Connecting Humans & Earth
Somewhere between science and wonder, between a satellite image and a change of heart, is where OneHome lives.
In 2015, NASA launched the DSCOVR satellite to Lagrange Point L1 — one and a half million kilometres from Earth, the precise spot where the gravitational forces of our planet and the Sun hold each other in balance. For the first time in history, a camera was positioned to watch the full, illuminated face of the Earth in continuous rotation. No astronaut has ever been there. No human eye had ever seen this view. OneHome took these images — and gave them a heartbeat.

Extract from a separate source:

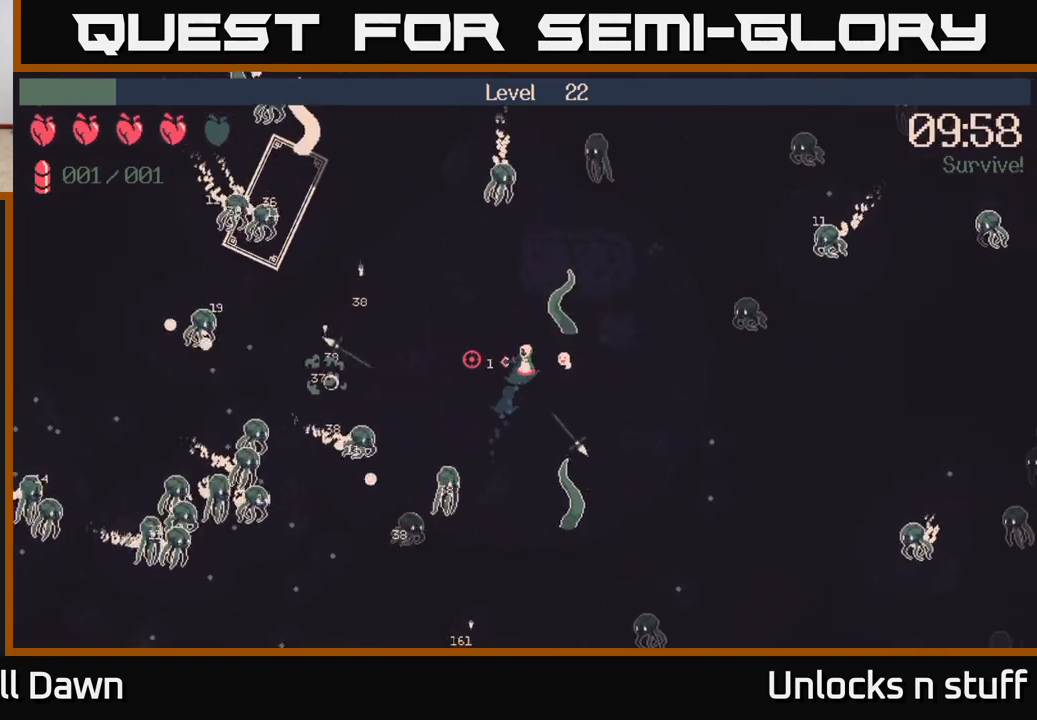
{"buttons": ["R2"], "left_stick": "down-right", "right_stick": "left", "events": [[267, "left_stick", "right"], [400, "left_stick", "down-right"]]}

Founded by French mathematician and author Jean-Pierre Goux, OneHome creates short, free, open-access videos from NASA’s imagery, set to music by international artists like Yael Naïm, Agoria and Moby, and accompanied by voices including Jane Goodall, Satish Kumar and Frank White — the philosopher who first named the Overview Effect in 1987. That effect — the profound inner shift astronauts describe when they see Earth whole and fragile from space — is what OneHome wants to bring to every classroom, workplace, community gathering and living room on the planet.
The method is beautifully simple: become an Earth Ambassador, organize a projection for at least ten people, and mark it on the Blue Revolution Map. From intimate screenings to cinema events, each dot of light on that map is a moment someone looked at their home from far away — and felt something shift.